WASHINGTON. — Après des mois d'enquêtes et quatre voyages à La Havane, le FBI n'a trouvé aucune preuve des soi-disant « attaques soniques » qui auraient été perpétrées contre le personnel diplomatique des États-Unis à Cuba, a révélé l'agence Associated Press (AP).

Cette agence étasunienne a eu accès à un rapport provisoire de la Division des opérations technologiques du FBI, daté du 4 juin dernier, qui n'a pas encore été rendu public.

« Le FBI a émis l'hypothèse que des ondes audibles, infrasoniques ou ultrasoniques auraient pu être utilisées clandestinement pour porter atteinte aux Étasuniens à Cuba, mais il n'a trouvé aucune preuve », a signalé l’AP.
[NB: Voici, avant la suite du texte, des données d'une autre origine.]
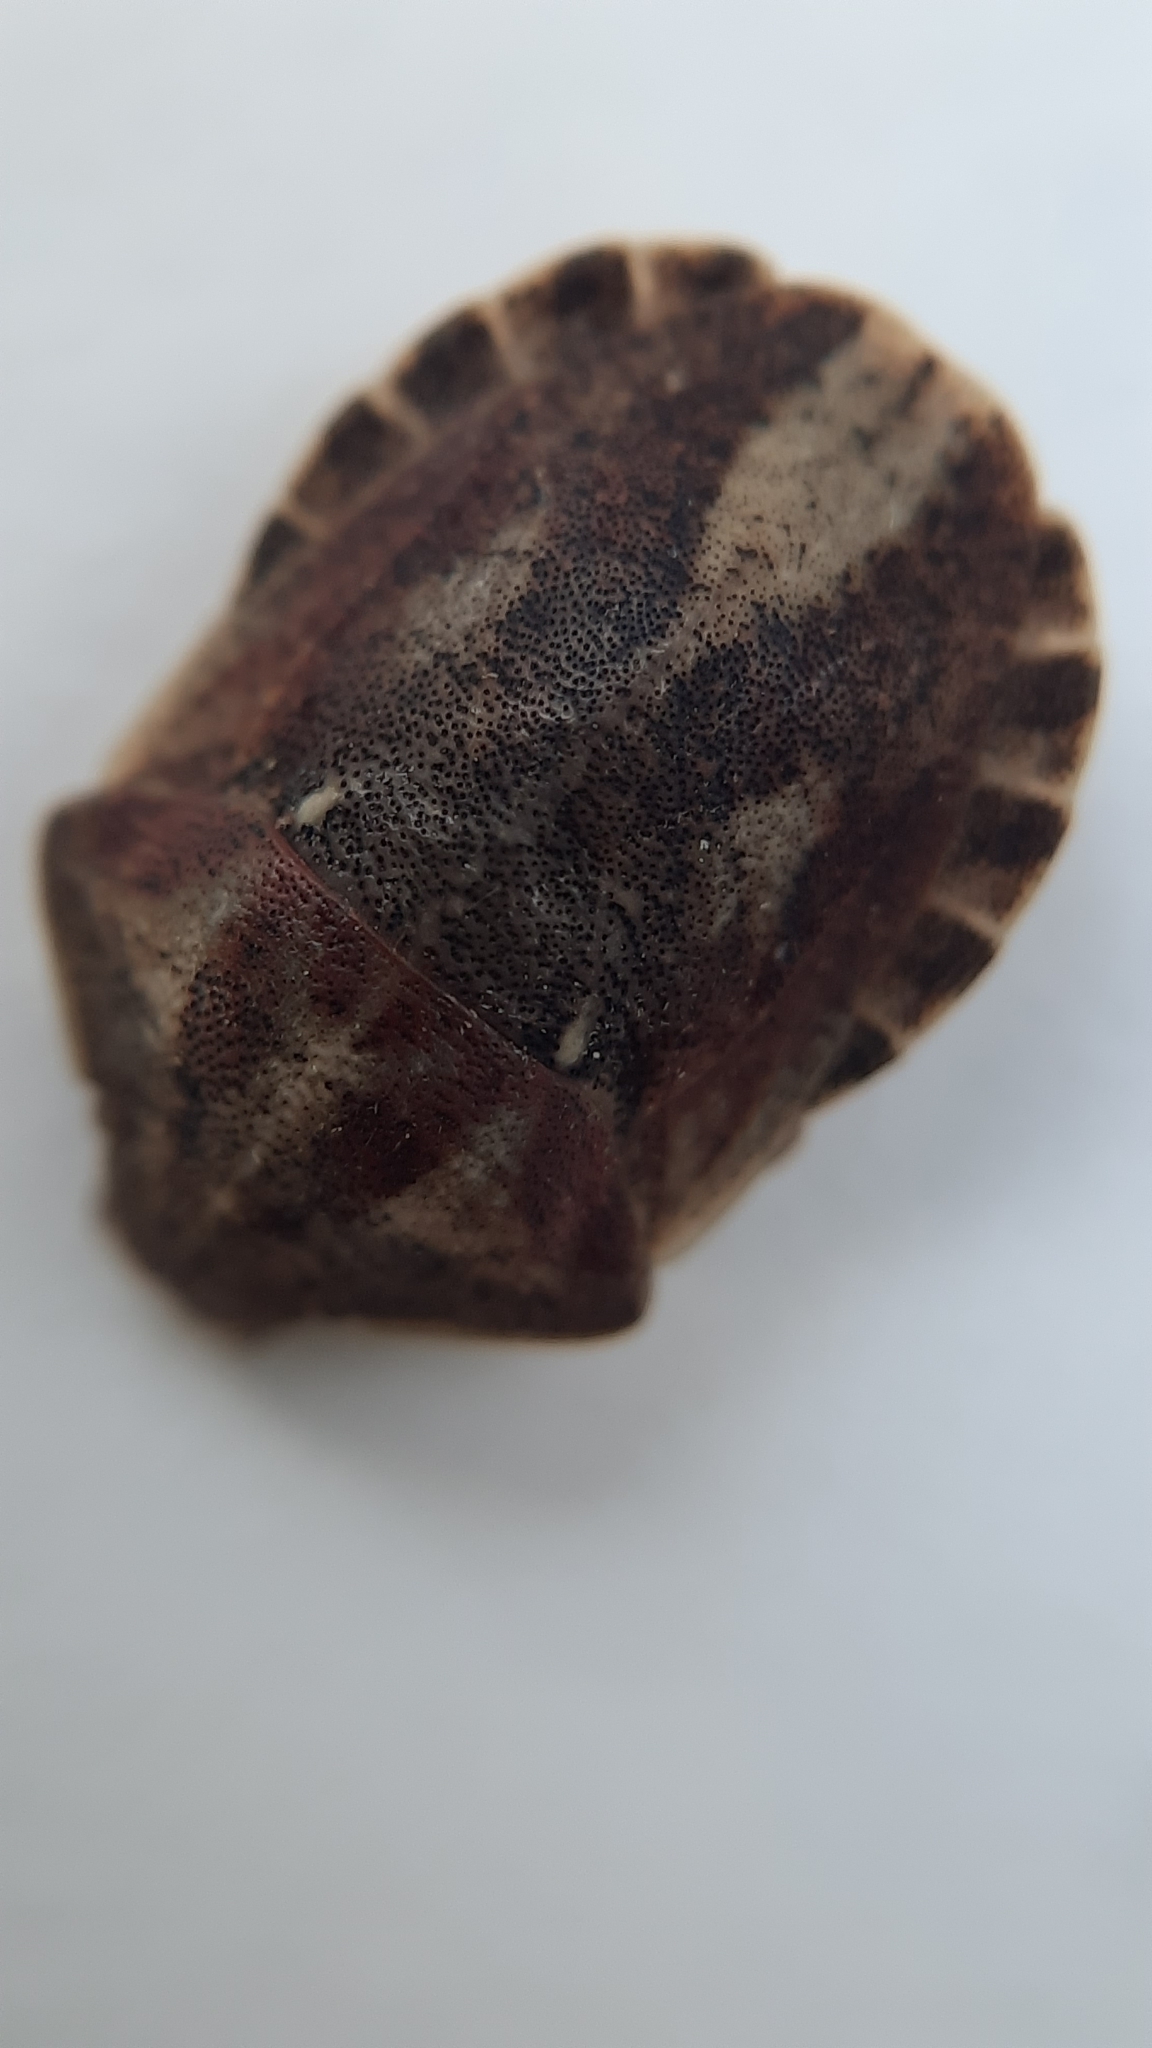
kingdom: Animalia
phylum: Arthropoda
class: Insecta
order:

Les conclusions des enquêteurs étasuniens coïncident avec les conclusions du Comité d'experts cubains, qui a mené une enquête approfondie sur ces soi-disant incidents, diligentée par la plus haute direction du gouvernement.

Dès le début de cette affaire, les autorités cubaines ont insisté sur le fait qu’il n’a jamais été autorisé, et il ne le sera jamais, d’utiliser le territoire national pour réaliser des actions contre des fonctionnaires diplomatiques accrédités ou contre leurs proches, sans exception.

En dépit du peu de clarté sur cette affaire, l’administration étasunienne a pris des mesures unilatérales et retiré la plupart de ses diplomates de l'île, ce qui a interrompu le traitement des demandes de visa à La Havane. Elle a également exigé le départ de 17 fonctionnaires cubains des États-Unis.

Selon une déclaration du secrétaire d'État Rex Tillerson à l'AP, le retour du personnel étasunien n’est pas encore envisagé car, dit-il, ce serait « les exposer intentionnellement au danger ».

Une audition sur cette question devrait avoir lieu ce mardi au Congrès, dirigée par le sénateur de Floride, Marco Rubio, qui tente de manipuler cette affaire pour démanteler les faibles progrès réalisés dans les relations bilatérales.

Le sénateur républicain Jeff Flake a également déclaré le samedi 4 janvier, à La Havane, qu'il n'y avait aucune raison de douter de la position du gouvernement cubain, et il a ajouté que les rapports auxquels il avait eu accès ne contenaient aucune preuve de l'implication des autorités de l'île.